When you deal with that, you address the initial problems. Suddenly the scenes have a meaning that serve as the bridge from the beginning to the end. The characters are now relevant and less superficial. If you look at my example you can make the scenes more dynamic and less 'talking head' which will make the film more alive.

I kind of like the nostalgic B-movie feel but that will fade and become more contemporary as the characters and plot become more engaging. Unfortunately, the spelling, grammar and punctuation will fall squarely on your shoulders.

That's the down and dirty of it.
 
Okay, so the formatting of this new version is much better, far more readable. There are a few mistakes, where you haven't hit return/tab before typing some of the text, so it throws the formatting out. Read through it again and you should spot them quite easily.
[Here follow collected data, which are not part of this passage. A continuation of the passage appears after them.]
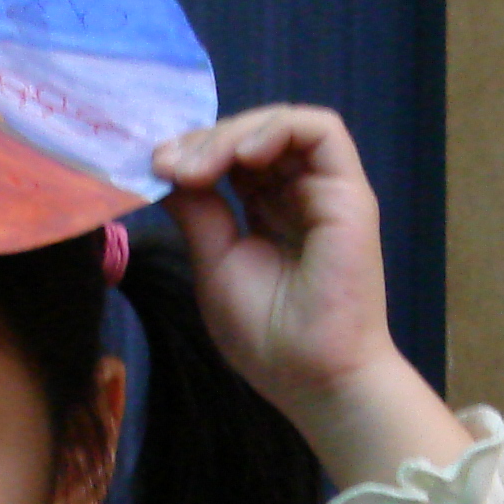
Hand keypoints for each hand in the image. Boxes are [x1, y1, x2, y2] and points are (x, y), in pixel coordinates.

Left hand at [153, 105, 394, 409]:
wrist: (316, 378)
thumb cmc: (268, 337)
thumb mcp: (214, 263)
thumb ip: (197, 212)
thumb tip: (167, 170)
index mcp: (268, 213)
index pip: (231, 159)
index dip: (193, 153)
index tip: (154, 168)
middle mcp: (298, 195)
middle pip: (251, 136)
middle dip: (203, 141)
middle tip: (166, 164)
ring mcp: (326, 190)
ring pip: (281, 125)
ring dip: (232, 134)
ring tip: (198, 167)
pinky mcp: (349, 191)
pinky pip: (321, 130)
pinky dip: (276, 129)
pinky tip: (241, 155)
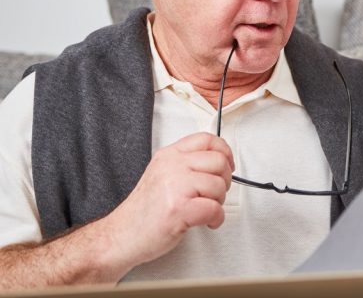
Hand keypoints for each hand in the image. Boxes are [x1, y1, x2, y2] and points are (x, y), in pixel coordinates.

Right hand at [99, 132, 233, 270]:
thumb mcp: (162, 174)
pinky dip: (216, 219)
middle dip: (224, 180)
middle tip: (215, 193)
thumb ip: (186, 164)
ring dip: (219, 201)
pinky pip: (214, 209)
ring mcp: (175, 186)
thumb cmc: (144, 210)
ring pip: (219, 185)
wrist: (121, 236)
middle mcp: (172, 166)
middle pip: (219, 161)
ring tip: (205, 208)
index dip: (224, 151)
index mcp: (169, 155)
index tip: (227, 165)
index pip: (207, 139)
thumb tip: (219, 161)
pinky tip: (207, 222)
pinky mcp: (179, 209)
You haven't adjusted any of the grammar and punctuation, so that really still needs addressing. When you mis-punctuate things, like the Michelle rant (and a lot of the other characters dialogue (I assume they're not all rambling along hurriedly?)), it makes it difficult to read, forcing somebody (myself) to have to read it three or four times to make sense of it.
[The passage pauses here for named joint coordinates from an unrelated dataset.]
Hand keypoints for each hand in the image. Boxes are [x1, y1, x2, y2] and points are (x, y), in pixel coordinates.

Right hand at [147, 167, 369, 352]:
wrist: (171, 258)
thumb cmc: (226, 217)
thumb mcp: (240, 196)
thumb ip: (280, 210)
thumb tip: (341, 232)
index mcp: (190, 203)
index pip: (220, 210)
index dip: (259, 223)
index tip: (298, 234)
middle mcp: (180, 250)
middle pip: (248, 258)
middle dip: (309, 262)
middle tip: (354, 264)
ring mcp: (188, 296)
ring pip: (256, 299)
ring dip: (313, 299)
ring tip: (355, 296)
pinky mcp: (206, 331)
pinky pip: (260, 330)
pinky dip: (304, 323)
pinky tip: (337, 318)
The dialogue doesn't sound natural. One of the biggest problems is the fact that you write things like "can not" instead of "can't", "I am" instead of "I'm", "we are" instead of "we're", etc, etc... You do this a lot. People don't talk that way. Write it the way it really would be said. It'll make the dialogue much more naturalistic.

As for the Michelles rambling, Fantasy is right, you can just add the note as a parenthetical. What I would also do, is mention this in the action before hand. After Smyth has asked his question, I might write, as an action, something like: 'Michelle responds enthusiastically, speaking quickly, barely pausing for breath'. Not sure if this is acceptable as standard, but it would help convey the way it should be spoken. Either way, it needs punctuating, just to make it readable.

As I mentioned earlier, your introduction to the antogonists left me a little confused. I don't know anything about them (am I supposed to?), I don't know why they do what they do (do I need to?), I don't know if I'm supposed to like them or hate them (or is it a bit of both?). Assuming they're supposed to be pure baddies, as apposed to anti-heroes, I'd build them up a bit more. Open with them driving to the woods, talking about mundane things, start off with them as ordinary people. Let us slowly realise that these are the bad guys. Perhaps we hear muffled screams, a noise coming from the boot of the car. When they arrive at the woods, they open the boot to reveal a young girl tied up. This would let us know that they are really evil and that they mean business. They then march her though the woods to the place where they will hold the ritual. They light a series of candles, small actions like this can help give the reader a better picture of what's going on. I'd also have the possession be a mistake. They're just there to sacrifice a virgin. The ritual ends up releasing these demons that possess their bodies.

The jocks are sat around a campfire. That's all we know. Tell us more. Give us some descriptions. Are they sat on the floor? Drinking beers perhaps? Build them up just a little bit. We've known these jocks for maybe twenty seconds and suddenly they're dead. That's it. I know they're only there as cannon fodder, but give us a reason to care just a little bit.

You have one scene as 'EXT. FEILD CAMPFIRE - NIGHT', then shortly after 'EXT. THE FIELD WHERE JOCKS WHERE KILLED - DAY'. These should be the same (except for the night/day, of course!).

I know it's been mentioned before, but people don't really say other peoples names as they are talking to them, only if they're in a group or trying to get somebodies attention. The Klara character, who does this over and over, is a bit wierd. I assume you put that in there intentionally, but it's just strange. I'd make her slightly more normal.

I hope all this gives you something to think about. Keep working at it, you'll soon improve!